Doppler ultrasonography is useful for identifying liver masses and to determine the presence of tumor vascular invasion. Once a liver mass has been detected, contrast-enhanced CT or MRI should be performed for anatomic delineation of the tumor extent to determine the potential resectability of the tumor. MRI with a hepatobiliary specific contrast medium such as gadoxetate disodium has been shown to be highly effective in characterizing tumor extent and the presence of satellite nodules or vascular invasion. The diagnosis of hepatoblastoma should be confirmed by biopsy and histology.
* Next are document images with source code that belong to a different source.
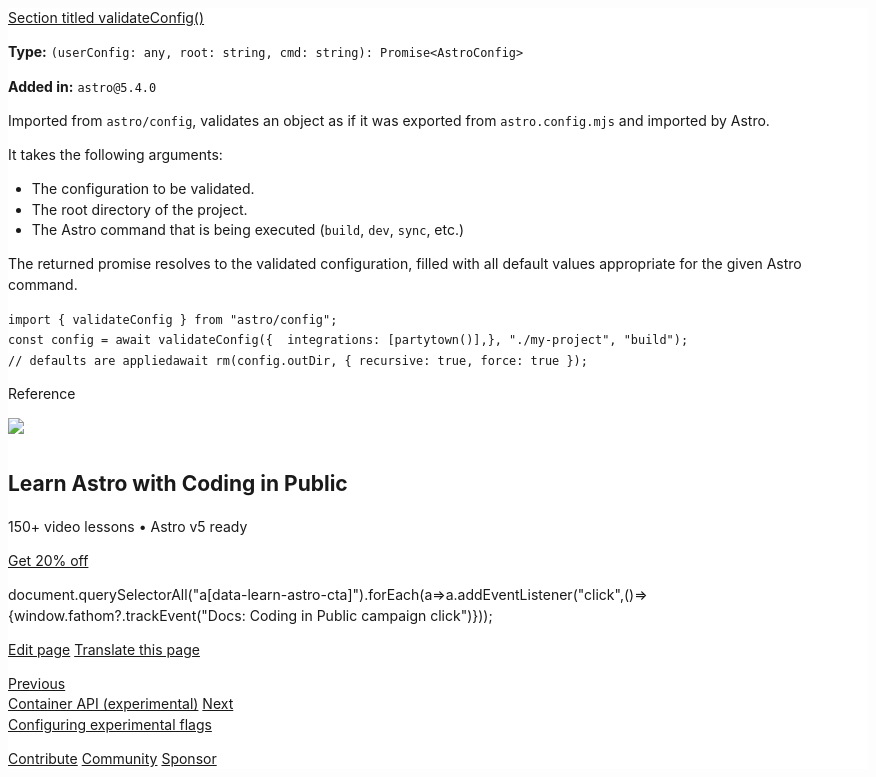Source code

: [Section titled validateConfig()](#validateconfig)

**Type:** `(userConfig: any, root: string, cmd: string): Promise<AstroConfig>`

**Added in:** `astro@5.4.0`

Imported from `astro/config`, validates an object as if it was exported from `astro.config.mjs` and imported by Astro.

It takes the following arguments:

*   The configuration to be validated.
*   The root directory of the project.
*   The Astro command that is being executed (`build`, `dev`, `sync`, etc.)

The returned promise resolves to the validated configuration, filled with all default values appropriate for the given Astro command.

    import { validateConfig } from "astro/config";
    const config = await validateConfig({  integrations: [partytown()],}, "./my-project", "build");
    // defaults are appliedawait rm(config.outDir, { recursive: true, force: true });

Reference

![](/_astro/CodingInPublic.DpaYu7Qd_5sx41.webp)

Learn Astro with **Coding in Public**
-------------------------------------

150+ video lessons • Astro v5 ready

[Get 20% off](https://learnastro.dev?code=ASTRO_PROMO)

document.querySelectorAll("a\[data-learn-astro-cta\]").forEach(a=>a.addEventListener("click",()=>{window.fathom?.trackEvent("Docs: Coding in Public campaign click")}));

[Edit page](https://github.com/withastro/docs/edit/main/src/content/docs/en/reference/programmatic-reference.mdx) [Translate this page](https://contribute.docs.astro.build/guides/i18n/)

[Previous  
Container API (experimental)](/en/reference/container-reference/) [Next  
Configuring experimental flags](/en/reference/experimental-flags/)

[Contribute](/en/contribute/) [Community](https://astro.build/chat) [Sponsor](https://opencollective.com/astrodotbuild)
Because of the heterogeneity of hepatoblastomas, it is recommended to obtain a minimum of 5 to 10 cores for adequate tissue diagnosis.

Prognosis and Treatment

The prognosis of hepatoblastoma is better than that of HCC but worse than that for other pediatric malignancies. In 2003 the 5-year survival probability was reported to be 52% in children with hepatoblastoma versus 18% in children with HCC ( p < 0.0001). Surgical resection with or without neoadjuvant and/or adjuvant chemotherapy is the primary treatment strategy for hepatoblastoma. Tumors composed of pure populations of fetal cells carry a better prognosis than embryonal or mixed epithelial-mesenchymal hepatoblastomas or small cell undifferentiated hepatoblastomas. Thus adjuvant chemotherapy is not recommended in patients with early-stage pure fetal subtype tumors with low mitotic activity, as surgical resection alone is a sufficient treatment. In patients presenting with advanced disease, neoadjuvant chemotherapy can be administered to downstage the tumor to achieve a complete resection. In patients with early-stage disease, adjuvant chemotherapy is typically recommended after surgical resection. LT can be considered in patients with extensive disease burden in whom complete resection of the tumor is not feasible. LT is still feasible in patients who initially present with metastatic disease, as long as the metastatic lesions regress with neoadjuvant chemotherapy; however, it is contraindicated in patients with chemotherapy-resistant, progressive metastatic disease.

Platinum-based treatment regimens are typically used as neoadjuvant or adjuvant chemotherapy for hepatoblastoma. Cisplatin is the most commonly used chemotherapeutic agent, administered alone or in combination with 5-fluorouracil, vincristine, or doxorubicin.